Facilmente encontramos nas prateleiras das nossas livrarias títulos como "A verdadeira história de…", ou “Factos escondidos sobre…”, que prometem revelar mistérios nunca desvendados. A maioria torna-se best-sellers e atrai leitores ansiosos por descobrir aquilo que até então ninguém fazia ideia. Mas será que podemos colocar esta literatura na secção de História, ou serão apenas produtos comerciais que exploram o fascínio popular pela narrativa histórica, sacrificando o rigor científico em nome do lucro?
Muitos destes autores não possuem formação académica em História, isso não seria uma limitação se admitissem que não estão a produzir conhecimento histórico. O que distingue estas ficções da historiografia é o método, ou seja, a capacidade de analisar criticamente as fontes, de compreender os limites do conhecimento histórico e de admitir que nem tudo pode ser conhecido.
Ao contrário dos historiadores, que trabalham com um quadro metodológico rigoroso, estes escritores frequentemente recorrem a teorias especulativas, argumentos seleccionados para justificar a sua ideia e conclusões sensacionalistas que em nada se assemelham a um estudo histórico.

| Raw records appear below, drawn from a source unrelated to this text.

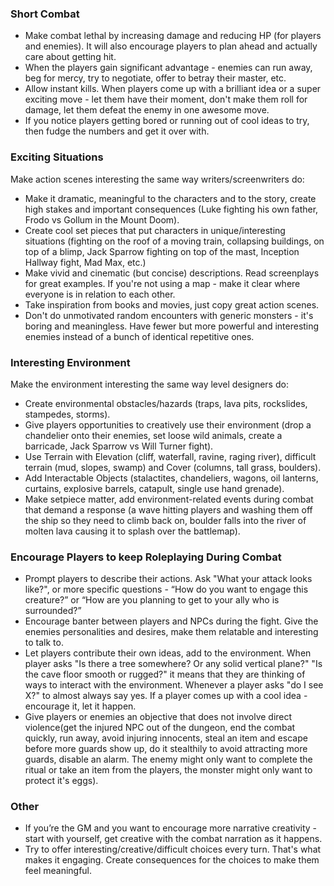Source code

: ### Short Combat

- Make combat lethal by increasing damage and reducing HP (for players and enemies). It will also encourage players to plan ahead and actually care about getting hit.
- When the players gain significant advantage - enemies can run away, beg for mercy, try to negotiate, offer to betray their master, etc.
- Allow instant kills. When players come up with a brilliant idea or a super exciting move - let them have their moment, don't make them roll for damage, let them defeat the enemy in one awesome move.
- If you notice players getting bored or running out of cool ideas to try, then fudge the numbers and get it over with.

### Exciting Situations
Make action scenes interesting the same way writers/screenwriters do:

- Make it dramatic, meaningful to the characters and to the story, create high stakes and important consequences (Luke fighting his own father, Frodo vs Gollum in the Mount Doom).
- Create cool set pieces that put characters in unique/interesting situations (fighting on the roof of a moving train, collapsing buildings, on top of a blimp, Jack Sparrow fighting on top of the mast, Inception Hallway fight, Mad Max, etc.)
- Make vivid and cinematic (but concise) descriptions. Read screenplays for great examples. If you're not using a map - make it clear where everyone is in relation to each other.
- Take inspiration from books and movies, just copy great action scenes.
- Don't do unmotivated random encounters with generic monsters - it's boring and meaningless. Have fewer but more powerful and interesting enemies instead of a bunch of identical repetitive ones.

### Interesting Environment

Make the environment interesting the same way level designers do:

- Create environmental obstacles/hazards (traps, lava pits, rockslides, stampedes, storms).
- Give players opportunities to creatively use their environment (drop a chandelier onto their enemies, set loose wild animals, create a barricade, Jack Sparrow vs Will Turner fight).
- Use Terrain with Elevation (cliff, waterfall, ravine, raging river), difficult terrain (mud, slopes, swamp) and Cover (columns, tall grass, boulders).
- Add Interactable Objects (stalactites, chandeliers, wagons, oil lanterns, curtains, explosive barrels, catapult, single use hand grenade).
- Make setpiece matter, add environment-related events during combat that demand a response (a wave hitting players and washing them off the ship so they need to climb back on, boulder falls into the river of molten lava causing it to splash over the battlemap).

<div class="column-break"></div>

### Encourage Players to keep Roleplaying During Combat

- Prompt players to describe their actions. Ask "What your attack looks like?", or more specific questions - “How do you want to engage this creature?” or “How are you planning to get to your ally who is surrounded?”
- Encourage banter between players and NPCs during the fight. Give the enemies personalities and desires, make them relatable and interesting to talk to.
- Let players contribute their own ideas, add to the environment. When player asks "Is there a tree somewhere? Or any solid vertical plane?" "Is the cave floor smooth or rugged?" it means that they are thinking of ways to interact with the environment. Whenever a player asks "do I see X?" to almost always say yes. If a player comes up with a cool idea - encourage it, let it happen.
- Give players or enemies an objective that does not involve direct violence(get  the injured NPC out of the dungeon, end the combat quickly, run away, avoid injuring innocents, steal an item and escape before more guards show up, do it stealthily to avoid attracting more guards, disable an alarm. The enemy might only want to complete the ritual or take an item from the players, the monster might only want to protect it's eggs).


### Other
- If you’re the GM and you want to encourage more narrative creativity - start with yourself, get creative with the combat narration as it happens.
- Try to offer interesting/creative/difficult choices every turn. That's what makes it engaging. Create consequences for the choices to make them feel meaningful.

As palavras "verdade" e "história” na mesma frase são geralmente problemáticas. A História não oferece certezas e, perdoem-me alguns, nunca o irá fazer. O passado só pode ser reconstruído a partir de fontes disponíveis e isso implica lacunas, incertezas e diferentes interpretações. Porém, muitas pessoas sentem dificuldade em lidar com o carácter incompleto do conhecimento histórico. É precisamente esta lacuna que as obras de qualidade duvidosa exploram, pois oferecem narrativas simples, fechadas e emocionais que prometem preencher os vazios e dar ao leitor o conforto das certezas.
Essa tendência não se limita às livrarias. Nas redes sociais e plataformas de entretenimento também observamos a popularização de conteúdos que pouco se relacionam com História. Os posts que partilham "curiosidades históricas" tornam-se rapidamente virais, apesar da ausência de verificação das fontes ou de contextualização adequada.
Este problema reproduz-se em canais televisivos, como o Canal História, que dedica a sua programação a teorias de conspiração e a conteúdos fantasiosos, como a relação entre extraterrestres e civilizações antigas, em vez de investigações históricas legítimas. Isto vende bem. Como resultado, o público é bombardeado com mitos e desinformação que moldam uma visão distorcida e irrealista do passado.
Enquanto isso, a verdadeira historiografia enfrenta dificuldades para competir. Livros que adoptam métodos rigorosos, analisam criticamente fontes e discutem diferentes interpretações raramente chegam às massas com o mesmo ímpeto. Não porque sejam irrelevantes, mas porque exigem do leitor um esforço intelectual acrescido e uma postura crítica.
Perguntar-me-ão: mas como combater esta desinformação? É realmente complicado. Existe algum conforto em ler “segredos nunca antes revelados”, admito, mas isso não é história, é ficção. É difícil e desconfortável para o ser humano aceitar que simplesmente não sabe, por isso estas obras, que oferecem certezas, vendem tão bem
Historiadores como Umberto Eco mostraram que é possível, mesmo no romance, aproximar o público das realidades históricas, respeitando os limites entre ficção e pesquisa. As suas obras, como O Nome da Rosa, ou A Ilha do Dia Antes, envolvem o leitor numa narrativa cativante e inventada, mas ancorada em contextos historicamente precisos, revelando uma coexistência curiosa. Obviamente, isto também não é história. O próprio autor diferencia claramente os seus trabalhos historiográficos e os de ficção. Não obstante, em último caso, prefiro retirar informações científicas dos romances de Eco do que de obras historiográficas que contam as “verdades” ou os “segredos ocultos”.
Assim, desafio os leitores a questionar o que consomem, a identificar os interesses por trás das narrativas e a valorizar trabalhos que, mesmo sem prometer "verdades", oferecem reflexões sólidas sobre o passado. A História nunca será uma ciência exacta, nem tem de o ser, mas exigirá sempre um método para garantir o seu rigor científico.